Every year, non-communicable diseases, such as obesity, high blood pressure, diabetes and high cholesterol, account for millions of morbidities and mortalities worldwide. Risk factors for such diseases include genetics, exposure to air pollution and lifestyle choices such as unhealthy diet and physical inactivity. Most of these diseases are considered preventable because they are caused by modifiable risk factors.
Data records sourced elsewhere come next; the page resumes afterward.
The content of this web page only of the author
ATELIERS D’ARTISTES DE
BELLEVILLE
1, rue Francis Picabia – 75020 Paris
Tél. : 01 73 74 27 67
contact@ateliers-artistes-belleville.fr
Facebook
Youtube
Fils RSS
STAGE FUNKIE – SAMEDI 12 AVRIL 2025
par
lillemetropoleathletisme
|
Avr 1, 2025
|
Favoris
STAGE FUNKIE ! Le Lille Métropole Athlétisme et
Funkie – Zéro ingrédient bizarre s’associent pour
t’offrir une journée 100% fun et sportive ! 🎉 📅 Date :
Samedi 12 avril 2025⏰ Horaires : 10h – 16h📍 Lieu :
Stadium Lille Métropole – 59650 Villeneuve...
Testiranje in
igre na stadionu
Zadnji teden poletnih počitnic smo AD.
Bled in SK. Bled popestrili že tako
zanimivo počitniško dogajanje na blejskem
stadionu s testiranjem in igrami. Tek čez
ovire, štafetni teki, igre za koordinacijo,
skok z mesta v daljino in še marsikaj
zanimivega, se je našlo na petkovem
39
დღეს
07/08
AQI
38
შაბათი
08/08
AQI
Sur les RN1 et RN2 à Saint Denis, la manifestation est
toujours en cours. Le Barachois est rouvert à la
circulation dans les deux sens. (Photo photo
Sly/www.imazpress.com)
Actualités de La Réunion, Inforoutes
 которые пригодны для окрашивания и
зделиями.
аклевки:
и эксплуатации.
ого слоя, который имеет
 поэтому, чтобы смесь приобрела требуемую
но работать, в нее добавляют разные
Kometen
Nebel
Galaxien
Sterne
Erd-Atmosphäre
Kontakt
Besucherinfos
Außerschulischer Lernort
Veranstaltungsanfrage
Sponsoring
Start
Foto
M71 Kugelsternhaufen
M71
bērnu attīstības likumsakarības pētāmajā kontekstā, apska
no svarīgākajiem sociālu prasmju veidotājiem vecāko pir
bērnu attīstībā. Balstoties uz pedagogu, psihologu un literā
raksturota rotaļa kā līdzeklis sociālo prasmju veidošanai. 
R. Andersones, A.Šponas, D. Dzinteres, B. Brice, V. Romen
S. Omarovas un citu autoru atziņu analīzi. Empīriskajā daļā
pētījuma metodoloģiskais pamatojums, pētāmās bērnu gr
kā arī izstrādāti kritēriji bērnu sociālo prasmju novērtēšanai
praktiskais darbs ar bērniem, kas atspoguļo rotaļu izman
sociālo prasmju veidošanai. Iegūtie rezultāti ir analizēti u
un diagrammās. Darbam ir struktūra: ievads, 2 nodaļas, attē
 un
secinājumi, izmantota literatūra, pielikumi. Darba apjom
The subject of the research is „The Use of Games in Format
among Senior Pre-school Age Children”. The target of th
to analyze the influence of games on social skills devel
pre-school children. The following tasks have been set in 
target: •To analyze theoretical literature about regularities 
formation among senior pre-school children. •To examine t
Pulses have significant nutritional and health advantages for consumers. Pulses are very rich in nutrients and provide proteins, complex carbohydrates, several vitamins and minerals. Like other plant-based foods, they contain no cholesterol and little fat or sodium. Pulses also provide iron, magnesium, phosphorus, zinc and other minerals, which play a variety of roles in maintaining good health.
For people with diabetes, pulses help with blood glucose management since pulses have a low glycemic index. Consuming pulses can help with weight management as pulses are high in fiber and protein, low in fat and moderate in calories. According to health experts, 1.5 cups of beans, peas or lentils per week is essential as a part of a 2000 calorie diet.
The world's population has increased from 5.2 billion people in 1990 to 7 billion people in 2014. Whilst the world's major crops have kept up with demand, they have direly strained the world's agricultural, energy and water resources. With world bio-diesel and ethanol productions expected to double in the next five years, global climate changes and not much arable land left to grow, the challenges to feed an extra 2.5 billion people by the year 2050 remains an enormous task for policy makers and governments.
Producing one kilogram of animal protein requires about 100 times more water than producing one kilogram of grain protein. To produce one kilogram of fresh beef, 13 kilograms of grain and 30 kilograms of hay are required, which in turn need 17,550 and 30,000 litres of water. And therefore, to ensure sustainability, educated and innovative solutions are required that entail life style adjustments for all sectors of the society; whereby society eats smart proteins which is found in pulses and legumes, improve yields of crops by using high yield seeds, manage water resources carefully, and make agritechnology available to small and marginal farmers.
The global pulse market is estimated at 60 million tons, worth about USD 100 billion dollars at retail level. Dry beans and broad beans represent about 41% of this tonnage, chickpeas 31%, peas 12%, and lentils 5%.
The average consumption per capita in the Indian sub-continent is at an average of 200 kilograms per person per year where the per capita income averages USD 1150 in India and USD 800 in Pakistan. The Middle East and North Africa represents 400 million people, however it consumes only 60 kilograms per person per year where the average income per person is USD 1600 in Egypt, USD 3200 in Algeria, USD 1700 in Syria and USD 2500 in Iraq.
There is an enormous potential to increase the consumption of pulses in the Middle East by creating further awareness, and thus help provide a cost effective, affordable, and nutrient dense diet to the region which has high growth rates in their populations.
Like many leguminous crops, pulses play a key role in crop rotation due to their ability to fix nitrogen, which helps in improving the soil's health. For example, when wheat is grown after other crops, 50 kilograms of nitrogen is required per hectare while none is required when it is grown after a pulse crop. Pulses have a lower environmental footprint than other crop types because of their water use effciency and ability to grow in zero tillage systems. Pulses also promote soil conservation and sustainable farming practices, because it can help reduce CO2 emissions from agriculture and it does not require nitrogen containing fertilizers that can contribute to the production of green house gases.